7. A: Reporting Requirements

Each university is required to report their annual tuition fees by program to the Ministry. As part of this report, university Executive Heads are required to sign-off on the report confirming that the tuition policy has been correctly implemented, including confirmation that the university is compliant with the Tuition Fee Framework.

Any university that does not comply with the tuition requirements specified in this framework, or is not in compliance with the policies on billing, program/flat fees, or ancillary fees, may be required to reimburse students for the excess or non-compliant fees charged. In the event that the students cannot be reimbursed, the Ministry will have the option of reducing the institution’s operating grants.

The Ministry will provide details regarding reporting requirements and templates through memorandums sent to universities throughout the year.

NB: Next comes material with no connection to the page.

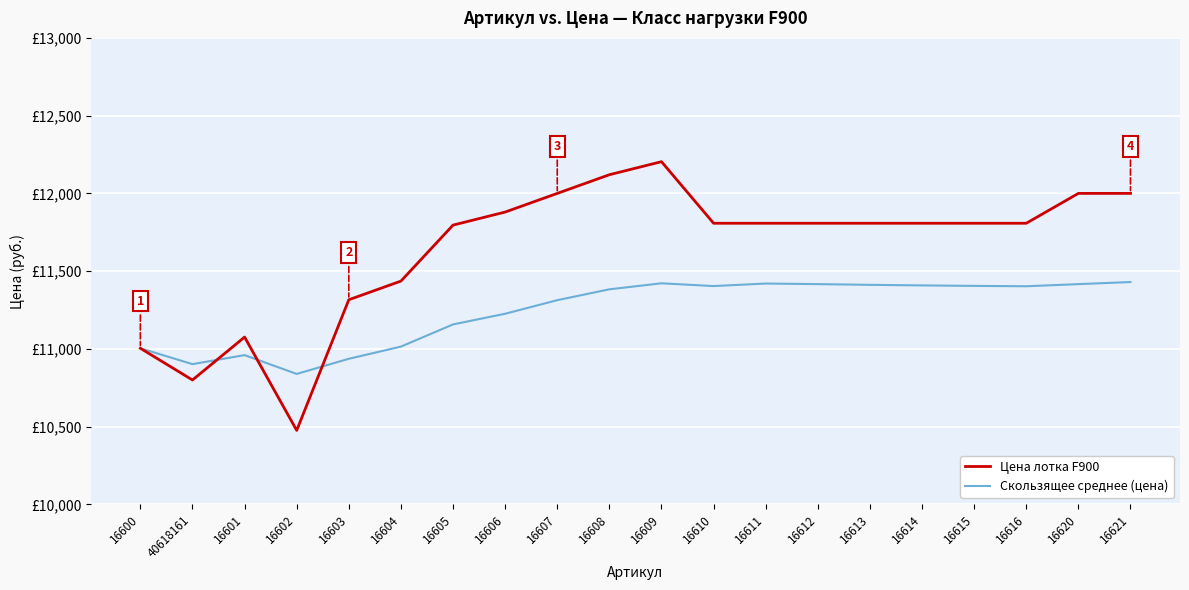

Is this an area chart (filled region under the line)?

No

  • [1] ^ For the purpose of these guidelines, an entitlement is an amount greater than zero of student loans or grants that a student qualifies for through OSAP. The Ministry notifies institutions of students’ entitlements through the institution’s daily year-to-date file.
  • [2] ^ This includes costs paid out of operating and capital grants and tuition fee revenue.
  • [3] ^ Effective May 1, 1987, all compulsory tuition-related ancillary fees for items normally paid for out of operating revenue were prohibited. Effective September 1, 1991, all compulsory ancillary fees for items eligible for capital grants were also prohibited.
  • [4] ^ A new fee resulting from a referenda sponsored only by university administration cannot be implemented unless provided for in the protocol.